→ **SELECTED EXTRACT**:
First, when you demote the original PDC to a BDC, make sure to clear the Show Domain Members Only entry in Server Manager's View menu, as Screen 2 shows. When you clear this entry, the browser service presents the list of domain controllers in Server Manager. The browser list informs Server Manager that the original PDC is configured as a PDC and that the system will allow the PDC's demotion to BDC. If you don't clear the entry, Server Manager scans the current PDC's Registry and doesn't let you demote the original PDC. The current PDC will consider the original PDC to be a BDC because the current PDC's Registry doesn't contain the original PDC's role in the domain. The current PDC's role is the only PDC role the system will maintain.
To demote the original PDC, select its computer name in the Server Manager browser list and choose Demote to Backup Domain Controller from the Computer menu. Next, select Synchronize with Primary Domain Controller to synchronize this machine with the current PDC. Finally, choose Promote to Primary Domain Controller and the system will demote the current PDC and promote the original PDC.
BDCs and Replication
Theoretically, no limit exists to the number of BDCs that a domain can include. However, real-world situations do affect the number of BDCs that a domain can practically deploy. Replication time and traffic are two crucial considerations that determine the optimum number of BDCs in a given domain.
By design, the replication process limits network bandwidth consumption. NT 3.51 will attempt to replicate only as many as 10 BDCs at a time. NT 4.0 will attempt to replicate as many as 20 BDCs at a time. Technically, Netlogon can support between 500 and 1000 BDCs in one domain over a fast link. Slower links (e.g., RAS, 56Kbps or 128Kbps modems) can handle as many as 700 BDCs. However, having a large number of BDCs in a domain isn't practical because limiting the amount of traffic among a large number of BDCs would require making few directory changes at a time. The optimum domain design calls for a small number of powerful domain controllers connected over fast network links. Table 1 lists Microsoft's recommended ratios for user accounts to BDCs.
Problems with BDC Secure Channels
When Netlogon on NT Server 4.0 starts on a PDC, the system enumerates all computer accounts in the domain and builds a structure that establishes a secure channel between the PDCs and BDCs. Netlogon enumerates a group of 250 accounts on each call to the directory database. Because of an inherent fault, Netlogon misses one account within each group of 250. This miss isn't a problem when it involves workstation computer accounts. However, on BDC computer accounts, the Netlogon service can fail to start on a particular BDC.
If Netlogon doesn't start on a BDC, the BDC will record one of two Netlogon errors: Error 3210, Failed to authenticate with ComputerName, a Windows NT domain controller for domain DomainName; or error 5721, The session setup to the Windows NT Domain Controller Unknown for the domain DomainName failed because the Windows NT Domain Controller does not have an account for the computer ComputerName. The PDC might also record one of two Netlogon errors in the event log: Error 5722, The session setup from the computer ComputerName failed to authenticate. The name of the account referenced in the security database is AccountName. The following error occurred: Text; or error 5723, The session setup from the computer ComputerName failed because there is no trust account in the security database for this computer. The name of the account referenced in the security database is AccountName.

→ **DATASET EXCERPT**:
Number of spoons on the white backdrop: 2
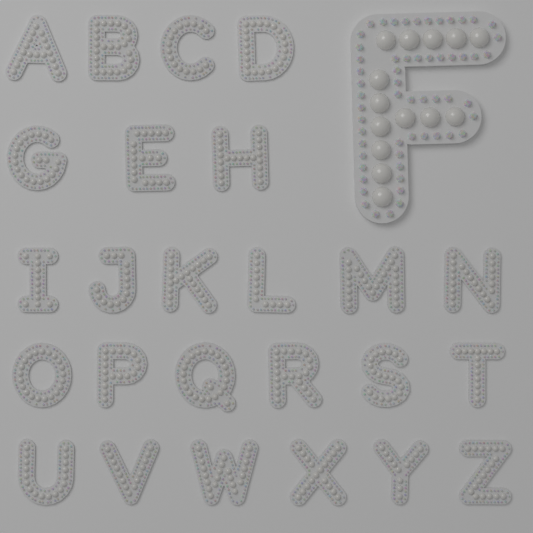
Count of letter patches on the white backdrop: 26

→ **WHAT YOU NEED TO DO**:
- 1) In the domain controller text, turn the paragraph beginning "By design, the replication process" into a short bulleted list that keeps its main facts.
- 2) According to the domain controller text, how many accounts does Netlogon enumerate on each call to the directory database?
The listing was taken from a different source than the text above it.

→ **TASK-BY-TASK RESULTS**:
- 1)
- Replication is designed to limit how much network bandwidth it uses.
- NT 3.51 tries to replicate up to 10 BDCs at a time, and NT 4.0 up to 20.
- Netlogon can technically support 500 to 1000 BDCs in one domain over a fast link.
- Slower links, such as RAS or 56Kbps and 128Kbps modems, can handle up to 700 BDCs.
- Many BDCs in one domain isn't practical, because keeping traffic down among them would mean making only a few directory changes at a time.
- The best design uses a small number of powerful domain controllers on fast network links.
- Microsoft gives recommended ratios of user accounts to BDCs.

- 2) 250 accounts.